Blickt man nach gut zehn Jahren zurück auf die in der „Süddeutschen Zeitung“ als „Glücksfall“ gepriesenen „Mini-Romane“, entpuppen sich diese als zwar leidlich amüsantes, aber auch reichlich banales Geschwafel. Am Stamm- oder Kaffeetisch mag man über die Anekdoten aus Russenpuff und Deutschunterricht schmunzeln. Im Fernsehen fände zwischen Kaya Yanar und Cindy aus Marzahn sicher auch Kaminer einen angemessenen Sendeplatz, um mit süffisantem Lächeln seine soziotopischen Beobachtungen und Klischees auszubreiten. Aber dass diese plumpen Kulturgags einst zum literarischen Hoffnungsschimmer erhoben wurden, lässt sich bestenfalls noch als journalistischer Verzweiflungsakt erklären.
„Die Frau am Tresen heißt Lisa.

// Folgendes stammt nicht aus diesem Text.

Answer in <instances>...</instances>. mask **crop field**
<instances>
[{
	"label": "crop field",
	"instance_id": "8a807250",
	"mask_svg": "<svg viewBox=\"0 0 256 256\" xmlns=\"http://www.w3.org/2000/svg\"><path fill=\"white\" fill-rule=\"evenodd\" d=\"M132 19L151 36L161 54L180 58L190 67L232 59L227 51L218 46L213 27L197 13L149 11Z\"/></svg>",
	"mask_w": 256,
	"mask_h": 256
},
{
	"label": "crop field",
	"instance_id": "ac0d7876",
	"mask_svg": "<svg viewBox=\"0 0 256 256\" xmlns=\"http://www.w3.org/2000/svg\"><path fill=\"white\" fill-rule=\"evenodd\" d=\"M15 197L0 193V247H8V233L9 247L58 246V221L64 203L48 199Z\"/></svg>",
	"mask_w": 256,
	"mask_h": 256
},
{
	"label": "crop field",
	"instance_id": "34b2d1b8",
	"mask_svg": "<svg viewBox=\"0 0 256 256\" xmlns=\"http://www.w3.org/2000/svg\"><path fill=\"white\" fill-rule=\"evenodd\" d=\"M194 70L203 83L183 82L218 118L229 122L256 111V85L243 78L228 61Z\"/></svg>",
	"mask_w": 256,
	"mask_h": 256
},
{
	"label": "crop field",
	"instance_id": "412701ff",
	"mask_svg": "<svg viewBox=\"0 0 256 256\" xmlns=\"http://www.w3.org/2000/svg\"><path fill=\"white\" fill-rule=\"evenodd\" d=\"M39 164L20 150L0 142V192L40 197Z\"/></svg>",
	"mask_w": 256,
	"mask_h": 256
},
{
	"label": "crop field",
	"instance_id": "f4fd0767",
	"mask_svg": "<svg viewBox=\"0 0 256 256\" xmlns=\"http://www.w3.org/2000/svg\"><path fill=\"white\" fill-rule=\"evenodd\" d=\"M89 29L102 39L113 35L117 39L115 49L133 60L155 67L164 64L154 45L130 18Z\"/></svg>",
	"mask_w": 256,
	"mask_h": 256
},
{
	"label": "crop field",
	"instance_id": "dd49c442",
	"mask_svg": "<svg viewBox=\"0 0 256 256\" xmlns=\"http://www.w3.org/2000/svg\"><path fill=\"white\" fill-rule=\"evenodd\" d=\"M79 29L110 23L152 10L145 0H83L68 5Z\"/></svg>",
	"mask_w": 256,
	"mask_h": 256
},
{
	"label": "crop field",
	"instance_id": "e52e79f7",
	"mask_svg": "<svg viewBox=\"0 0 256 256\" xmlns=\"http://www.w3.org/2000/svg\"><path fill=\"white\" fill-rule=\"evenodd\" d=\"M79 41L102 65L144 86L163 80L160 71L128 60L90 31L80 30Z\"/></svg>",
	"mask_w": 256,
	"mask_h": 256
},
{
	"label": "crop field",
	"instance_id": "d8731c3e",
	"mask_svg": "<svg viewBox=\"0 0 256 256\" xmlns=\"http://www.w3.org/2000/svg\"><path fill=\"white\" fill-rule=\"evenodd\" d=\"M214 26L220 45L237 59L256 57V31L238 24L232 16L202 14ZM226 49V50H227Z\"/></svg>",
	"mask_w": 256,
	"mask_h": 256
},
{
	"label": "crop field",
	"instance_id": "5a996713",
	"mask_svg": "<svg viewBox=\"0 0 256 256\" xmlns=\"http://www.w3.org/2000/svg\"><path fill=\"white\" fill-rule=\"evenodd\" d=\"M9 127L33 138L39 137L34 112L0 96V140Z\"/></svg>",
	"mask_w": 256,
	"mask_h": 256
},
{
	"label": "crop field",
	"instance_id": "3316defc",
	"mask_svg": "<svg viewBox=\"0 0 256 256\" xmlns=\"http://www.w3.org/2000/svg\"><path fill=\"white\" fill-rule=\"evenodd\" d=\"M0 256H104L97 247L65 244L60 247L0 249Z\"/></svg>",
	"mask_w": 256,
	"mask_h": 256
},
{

Sie kommt aus England, wie auch ihr Freund, der als Croupier am Pokertisch arbeitet. Die Angestellten der drei großen Berliner Kasinos dürfen in Berlin nicht spielen. Wenn sie von der Verwaltung erwischt werden, sind sie ihren Job los. Lisa erzählte mir, wie schwer es ist, den ganzen Tag zuzusehen, wie andere spielen, und selbst nicht mitmachen zu dürfen. So muss sie immer wieder der Versuchung widerstehen. Das ist sehr anstrengend.“ Würde ein Schüler in der zehnten Klasse einen solchen Aufsatz abliefern, müsste die Lehrerin eigentlich mit rotem Stift „Stil“ darunter schreiben. Helge Schneider formuliert so ähnlich: Hauptsatz an Hauptsatz gereiht, gerne in braver Subjekt-Prädikat-Objekt-Stellung und mit überschaubarem Wortschatz. Schneider allerdings treibt das programmatisch auf die Spitze, schreibt absichtlich schlecht. Bei Kaminer klingt das mitunter ganz gleich. Leider ungewollt.
In der – nennen wir es Kurzgeschichte – „Beziehungskiste Berlin“ (allein der Titel dürfte den Berlinstory-Junkies einen wohligen Schauer über den Rücken gejagt haben) erzählt Kaminer von einem Mädchen, das ihren ersten Freund in der Schule kennen lernte, einen „cleveren Burschen“. Der Junge schenkte ihr „einfach ein Handy, über das er sie dann mit heißen E-Mails bombardierte.“ Auf der nächsten Seite, aber schon in einer anderen Erzählung, „Die russische Braut“, geht das Bombardement munter weiter. „Ein Bekannter von mir, der als BVG-Angestellter anscheinend nicht genug verdiente, um seine russische Geliebte heiraten zu dürfen“, heißt es da, „schrieb Dutzende von Briefen an Bundeskanzler Schröder und bombardierte außerdem das Auswärtige Amt mit Beschwerden.“
Nun ist schlecht geschrieben ja noch nicht unbedingt schlecht erzählt. Wie geht die Geschichte mit den Beschwerdebomben denn nun aber weiter? „Es war ein harter Kampf“, resümiert Kaminer. „Aber es hat sich gelohnt: Jetzt hat der Mann eine Braut und eine Gehaltserhöhung dazu.“ Am Stamm- oder Kaffeetisch könnte man nun wenigstens empört nachhaken: Wie bitte, das soll es gewesen sein? Fehlt da nicht etwas Entscheidendes zwischen Problem und Pointe, nämlich, wie es dazu kam, die eigentliche Geschichte, der Witz? Beim Lesen bleibt einem nichts anderes übrig, als sich dem nächsten stil- und inhaltsleeren „Mini-Roman“ zuzuwenden oder doch schlicht das Büchlein zuzuklappen und stattdessen lieber wieder „Berlin Alexanderplatz“ aus dem Regal zu kramen.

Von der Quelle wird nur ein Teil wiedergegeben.